The first rule of Poundbury, it turns out, is that everyone is talking about Poundbury. I’d been wandering the wide-open boulevards, thoroughfares, alleys and highways of the Dorchester’s twin town for an hour and had taken a break to rest my gravel-encrusted feet beneath the regal edifice of a building that turned out to be not the Foreign & Commonwealth Office but Waitrose.
From the first couple that passes, I heard “I could never live here.” From the second, in wellies (a wise strategy), “That one’s going to be a hotel, but (rather witheringly) why would you want to stay in Poundbury?” The third vox pop, a pair of teenagers, trailed “1.5 million flats and no one bought them” as they pointed to a nearby neo-Georgian building. In such quick succession, they have confirmed my suspicions. Something is going on here.
Whipping out my phone, I launch an emergency appeal to Google and discover that Poundbury is a new town, an experiment, an artificial exercise in planning. I hadn’t known. To be honest, though, the previous hour spent tramping around a mish-mash of Ancient Rome, Whitehall, Hardy’s Dorset, New Orleans, and Brookside had bamboozled me. Where were the pubs, the newsagents, the public conveniences? Where, to that matter, were the people?
A Brief History of Poundbury
Conceived by Prince Charles in 1988, Poundbury embodies a ‘Vision of Britain’ that champions pedestrians, tradition, and planning. In the same way that Le Corbusier and Haussmann believed squalor and revolution could be designed out of Paris, so Poundbury attempts (perfectly nobly) not to design out the good people of Dorchester but to present a vision of Britain as it should be. But it’s a Britain of Ranger Rovers, focaccia, and game delivered to the tradesman’s entrance. Those who want to grab a Daily Star and a pack of Rothmans before heading to the pub can stay into Dorchester, it appears.
Currently central to the vision are cranes and cones.
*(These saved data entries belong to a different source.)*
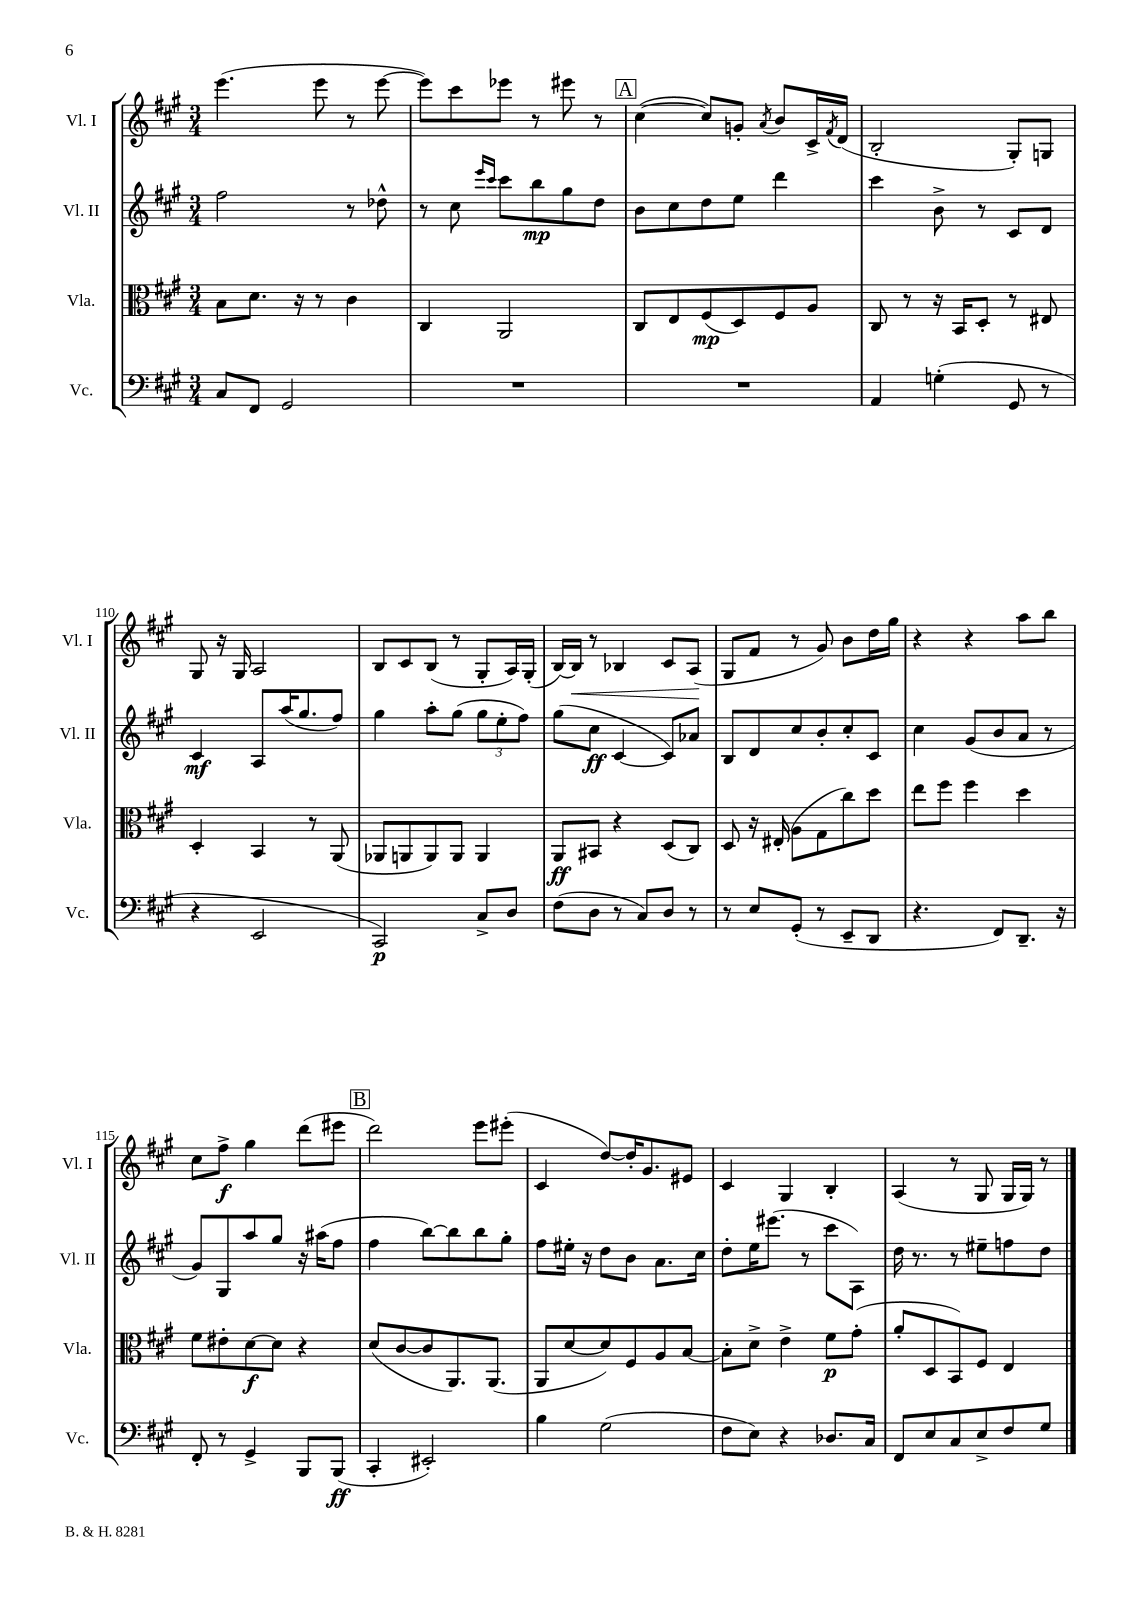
<<
\new StaffGroup <<
\new Staff = "s0" \with { instrumentName = "Vl. I" shortInstrumentName = "Vl. I" } {
    \clef treble \key a \major \numericTimeSignature \time 3/4
    e'''4.( e'''8 r8 e'''8~ |
    e'''8) cis'''8 ees'''8 r8 eis'''8 r8 |
    \mark \markup { \box "A" } cis''4~( cis''8) g'8-. \acciaccatura { a'8 } b'8 cis'16-> \acciaccatura { fis'8 } d'16( |
    b2-. gis8-.) g8 |
    gis8 r16 gis16 a2 |
    b8 cis'8 b8( r8 gis8-. a16) gis16-.( |
    b16~) b16\< r8 bes4 cis'8 a8\!( |
    gis8 fis'8 r8 gis'8) b'8 d''16 gis''16 |
    r4 r4 a''8 b''8 |
    cis''8 fis''8->\f gis''4 d'''8( eis'''8 |
    \mark \markup { \box "B" } d'''2) e'''8 eis'''8-.( |
    cis'4 d''8~) d''16-. gis'8. eis'8 |
    cis'4 gis4 b4-. |
    a4( r8 gis8 gis16 gis16) r8 \bar "|." |
}
\new Staff = "s1" \with { instrumentName = "Vl. II" shortInstrumentName = "Vl. II" } {
    \clef treble \key a \major \numericTimeSignature \time 3/4
    fis''2 r8 des''8-^ |
    r8 cis''8 \grace { e'''16 cis'''16 } cis'''8 b''8\mp gis''8 d''8 |
    \mark \markup { \box "A" } b'8 cis''8 d''8 e''8 d'''4 |
    cis'''4 b'8-> r8 cis'8 d'8 |
    cis'4\mf a8 a''16( gis''8. fis''8) |
    gis''4 a''8-. gis''8( \tuplet 3/2 { gis''8 e''8-. fis''8) } |
    gis''8( cis''8\ff cis'4~ cis'8) aes'8 |
    b8 d'8 cis''8 b'8-. cis''8-. cis'8 |
    cis''4 gis'8( b'8 a'8 r8 |
    gis'8) gis8 a''8 gis''8 r16 ais''16( fis''8 |
    \mark \markup { \box "B" } fis''4 b''8~) b''8 b''8 gis''8-. |
    fis''8 eis''16-. r16 d''8 b'8 a'8. cis''16 |
    d''8-. e''16 eis'''8.( r8 cis'''8 a8) |
    d''16 r8. r8 eis''8-- f''8 d''8 \bar "|." |
}
\new Staff = "s2" \with { instrumentName = "Vla." shortInstrumentName = "Vla." } {
    \clef alto \key a \major \numericTimeSignature \time 3/4
    b8 d'8. r16 r8 cis'4 |
    cis4 a,2 |
    \mark \markup { \box "A" } cis8 e8 fis8\mp( d8) fis8 a8 |
    cis8 r8 r16 b,16 d8-. r8 eis8 |
    d4-. b,4 r8 a,8( |
    aes,8 a,8 a,8) a,8 a,4 |
    a,8\ff bis,8 r4 d8( cis8) |
    d8 r16 eis16-.( a8 gis8 cis''8) d''8 |
    e''8 fis''8 fis''4 d''4 |
    fis'8 eis'8-. d'8~\f d'8 r4 |
    \mark \markup { \box "B" } d'8( cis'8~ cis'8 a,8.) a,8.( |
    a,8 d'8~ d'8) fis8 a8 b8~ |
    b8-. d'8-> e'4-> fis'8\p gis'8-.( |
    a'8-. d8 b,8) fis8 e4 \bar "|." |
}
\new Staff = "s3" \with { instrumentName = "Vc." shortInstrumentName = "Vc." } {
    \clef bass \key a \major \numericTimeSignature \time 3/4
    cis8 fis,8 gis,2 |
    R2. |
    \mark \markup { \box "A" } R2. |
    a,4 g4-.( gis,8 r8 |
    r4 e,2 |
    cis,2\p) cis8-> d8 |
    fis8( d8 r8 cis8) d8 r8 |
    r8 e8 gis,8-.( r8 e,8-- d,8 |
    r4. fis,8) d,8.-- r16 |
    fis,8-. r8 gis,4-> b,,8 b,,8\ff( |
    \mark \markup { \box "B" } cis,4-. eis,2-.) |
    b4 gis2( |
    fis8 e8) r4 des8. cis16 |
    fis,8 e8 cis8 e8-> fis8 gis8 \bar "|." |
}
>>
>>
\layout { \context { \Score currentBarNumber = #106 \override BarNumber.break-visibility = ##(#f #t #t) barNumberVisibility = #(every-nth-bar-number-visible 5) } }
Poundbury is a building site, and will remain so until at least 2025. The main square is a gathering place of security fencing, bollards and barriers. On the outskirts of the development, where town houses meet Dorset fields in an abrupt confrontation, ranks of portacabins, machinery and scaffolding keep an uneasy peace.
That’s not to say there’s nothing to love about Poundbury. At least it’s trying. If it feels like a film set, at least it’s The Railway Children rather than Trainspotting. I just needed to find the pulse.
The Potting Shed
That beating heart, quite possibly, is in The Potting Shed. Opened eight years ago, it’s the Poundbury outpost of Olives et Al, based in Sturminster Newton. Call it an oasis, a refuge, a sanctuary or just somewhere to get a coffee and some quiche, The Potting Shed feels authentic. In fact, since it occupies the site of a former real farm, it’s one of the few buildings in town to predate Wham!
If you don’t know the story of Olives etAl, then it’s well worth taking the time to read on their excellent website how Giles and Annie Henschel took a trip around the Mediterranean in 1992 on motorbikes and came back with the idea for a business that would later turn over millions.
I get the chance to sit down with Dan, the manager, and enjoy a revitalising coffee surrounded by shelves loaded with signature and niche Dorset produce. Behind me, fashionable young baristas serve cappus and lattes to a steady stream of visitors, while the dining area at lunchtime is packed.
|That'll be Dan, the manager|
|Old, scary Dorchester. A vision of nightmares|
They’re tucking into anything from pies, gluten-free tarts, and free range Scotch eggs from the deli, to menu items that include Potting Shed Rarebit with West Country cheddar, Piddle Beer, Olives et Al Chilli and Ginger dressing; Cream tea, or Grazing boards with Blue Vinney, olives, dolmades, artichokes and more. Arrive early enough and you can even enjoy a Full Spanish breakfast with chorizo and fancy tomatoes.
Of course, this being an embassy of Olives et Al, there’s also a full selection of flavoured oils, tapenades, fresh marinated olives and Mediterranean delicacies. Instead of feeling on the fringes of humanity, I suddenly feel at the centre of a universe. The shelves read like a greatest hits of Dorset fare, from Moore’s Knobs to Piddle Brewery beer.
As I walk back to Dorchester, where there’s a farmer’s market in full flow and hordes of Saturday shoppers converging on Olde Worlde tea rooms for a sit-down, I have an epiphany. The future isn’t here yet. But Poundbury has envisioned it. Now I get it. In 2025, these streets won’t be empty, the cranes will be gone, and those who speculated on Poundbury property will be sitting on the next Sandbanks. And these people will need antipasti, freshly brewed coffee and tapenade. They won’t have to look far.